Topography and temporal evolution of hypoxic viable tissue identified by 18F-fluoromisonidazole positron emission tomography in humans after ischemic stroke.

Background And Purpose: We sought to characterize the spatial and temporal evolution of human cerebral infarction. Using a novel method of quantitatively mapping the distribution of hypoxic viable tissue identified by 18F-fluoromisonidazole (18F-FMISO) PET relative to the final infarct, we determined its evolution and spatial topography in human stroke.

Methods: Patients with acute middle cerebral artery territory stroke were imaged with 18F-FMISO PET (n=19; <6 hours, 4; 6 to 16 hours, 4; 16 to 24 hours, 5; 24 to 48 hours, 6). The hypoxic volume (HV) comprised voxels with significant (P<0.05; >1 mL) uptake on statistical parametric mapping compared with 15 age-matched controls. Central, peripheral, and external zones of the corresponding infarct on the anatomically coregistered delayed CT were defined according to voxel distance from the infarct center and subdivided into 24 regions by coronal, sagittal, and axial planes. Maps ("penumbragrams") displaying the percentage of HV in each region were generated for each time epoch.

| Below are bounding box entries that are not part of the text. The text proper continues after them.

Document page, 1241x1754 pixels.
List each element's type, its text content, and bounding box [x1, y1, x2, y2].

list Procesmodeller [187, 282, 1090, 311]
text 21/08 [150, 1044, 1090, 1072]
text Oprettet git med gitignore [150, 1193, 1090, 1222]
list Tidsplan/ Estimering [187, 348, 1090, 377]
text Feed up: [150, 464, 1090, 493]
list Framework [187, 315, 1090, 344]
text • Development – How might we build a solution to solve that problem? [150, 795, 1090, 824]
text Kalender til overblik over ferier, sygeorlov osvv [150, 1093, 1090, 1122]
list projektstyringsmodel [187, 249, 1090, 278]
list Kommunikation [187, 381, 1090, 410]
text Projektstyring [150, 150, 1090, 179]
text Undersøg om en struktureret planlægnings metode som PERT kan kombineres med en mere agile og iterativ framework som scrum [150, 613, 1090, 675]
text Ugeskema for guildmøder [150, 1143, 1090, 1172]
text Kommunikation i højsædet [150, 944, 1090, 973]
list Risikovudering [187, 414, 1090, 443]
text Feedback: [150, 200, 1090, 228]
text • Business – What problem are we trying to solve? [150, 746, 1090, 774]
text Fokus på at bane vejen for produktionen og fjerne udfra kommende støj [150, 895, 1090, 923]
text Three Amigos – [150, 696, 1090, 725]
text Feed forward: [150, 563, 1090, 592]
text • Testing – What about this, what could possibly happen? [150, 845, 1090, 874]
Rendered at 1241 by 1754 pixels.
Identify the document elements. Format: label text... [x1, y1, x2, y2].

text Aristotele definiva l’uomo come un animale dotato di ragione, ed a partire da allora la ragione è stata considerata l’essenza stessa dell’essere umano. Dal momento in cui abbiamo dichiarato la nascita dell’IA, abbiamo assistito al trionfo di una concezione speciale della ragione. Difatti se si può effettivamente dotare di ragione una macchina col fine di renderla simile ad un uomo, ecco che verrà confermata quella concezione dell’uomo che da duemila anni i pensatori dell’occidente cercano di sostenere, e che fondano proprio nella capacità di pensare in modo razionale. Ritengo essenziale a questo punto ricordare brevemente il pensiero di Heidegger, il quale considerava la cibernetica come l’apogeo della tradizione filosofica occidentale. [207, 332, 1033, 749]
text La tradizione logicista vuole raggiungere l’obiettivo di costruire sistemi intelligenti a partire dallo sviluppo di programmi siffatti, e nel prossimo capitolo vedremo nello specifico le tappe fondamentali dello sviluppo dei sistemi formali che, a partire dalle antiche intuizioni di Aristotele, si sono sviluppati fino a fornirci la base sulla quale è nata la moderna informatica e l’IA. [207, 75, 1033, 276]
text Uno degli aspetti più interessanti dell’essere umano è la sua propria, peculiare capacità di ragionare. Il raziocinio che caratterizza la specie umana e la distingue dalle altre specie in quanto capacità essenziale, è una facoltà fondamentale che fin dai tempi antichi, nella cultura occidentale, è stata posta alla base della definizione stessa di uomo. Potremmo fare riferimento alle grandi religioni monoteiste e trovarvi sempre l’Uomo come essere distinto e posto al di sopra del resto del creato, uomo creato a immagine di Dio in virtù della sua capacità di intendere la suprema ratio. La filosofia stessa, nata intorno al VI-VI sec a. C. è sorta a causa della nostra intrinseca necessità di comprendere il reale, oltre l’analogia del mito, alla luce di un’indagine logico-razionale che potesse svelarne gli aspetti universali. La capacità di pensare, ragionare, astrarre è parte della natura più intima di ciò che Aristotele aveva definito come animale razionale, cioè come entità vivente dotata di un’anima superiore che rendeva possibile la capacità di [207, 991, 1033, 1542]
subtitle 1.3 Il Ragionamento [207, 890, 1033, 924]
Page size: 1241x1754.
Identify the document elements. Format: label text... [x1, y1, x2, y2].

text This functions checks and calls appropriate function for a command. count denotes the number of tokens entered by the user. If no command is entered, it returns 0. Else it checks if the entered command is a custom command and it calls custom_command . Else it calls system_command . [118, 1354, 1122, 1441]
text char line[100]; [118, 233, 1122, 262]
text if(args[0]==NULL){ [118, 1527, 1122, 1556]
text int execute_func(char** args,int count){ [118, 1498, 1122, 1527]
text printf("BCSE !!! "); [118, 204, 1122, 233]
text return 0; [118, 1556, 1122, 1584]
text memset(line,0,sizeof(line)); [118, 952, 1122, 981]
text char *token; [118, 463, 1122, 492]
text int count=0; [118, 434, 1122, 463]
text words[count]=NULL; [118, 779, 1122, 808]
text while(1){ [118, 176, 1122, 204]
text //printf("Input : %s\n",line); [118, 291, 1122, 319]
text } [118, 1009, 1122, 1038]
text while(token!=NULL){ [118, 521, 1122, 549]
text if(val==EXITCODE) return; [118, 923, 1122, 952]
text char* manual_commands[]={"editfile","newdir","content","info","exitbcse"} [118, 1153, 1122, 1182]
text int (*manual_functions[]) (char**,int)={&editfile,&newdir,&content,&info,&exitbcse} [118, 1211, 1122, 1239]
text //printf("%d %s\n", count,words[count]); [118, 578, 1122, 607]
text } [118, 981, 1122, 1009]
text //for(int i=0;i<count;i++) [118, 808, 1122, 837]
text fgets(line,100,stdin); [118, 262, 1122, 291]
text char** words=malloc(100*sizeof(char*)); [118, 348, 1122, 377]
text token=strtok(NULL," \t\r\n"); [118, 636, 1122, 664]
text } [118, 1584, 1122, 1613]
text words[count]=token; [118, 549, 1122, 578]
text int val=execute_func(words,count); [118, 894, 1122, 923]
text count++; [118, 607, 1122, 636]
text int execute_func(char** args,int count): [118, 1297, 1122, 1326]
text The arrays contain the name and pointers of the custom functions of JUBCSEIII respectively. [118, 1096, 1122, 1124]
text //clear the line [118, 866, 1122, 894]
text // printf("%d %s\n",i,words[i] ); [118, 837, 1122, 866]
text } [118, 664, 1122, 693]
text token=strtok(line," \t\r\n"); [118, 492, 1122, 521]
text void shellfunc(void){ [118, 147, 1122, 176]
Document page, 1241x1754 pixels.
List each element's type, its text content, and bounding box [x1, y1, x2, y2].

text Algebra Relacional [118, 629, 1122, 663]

Results: Higher HV was observed in the central region of the infarct in patients studied within 6 hours of onset (analysis of covariance [ANCOVA]; P<0.05) compared with those studied later, in whom the HV was mainly in the periphery or external to the infarct. HV was maximal in the superior, mesial, and posterior regions of the infarct (ANCOVA; P<0.05).

Conclusions: These observations suggest that infarct expansion occurs at the expense of hypoxic tissue from the center to the periphery of the ischemic region in humans, similar to that seen in experimental animal models. These findings have important pathophysiological and therapeutic implications.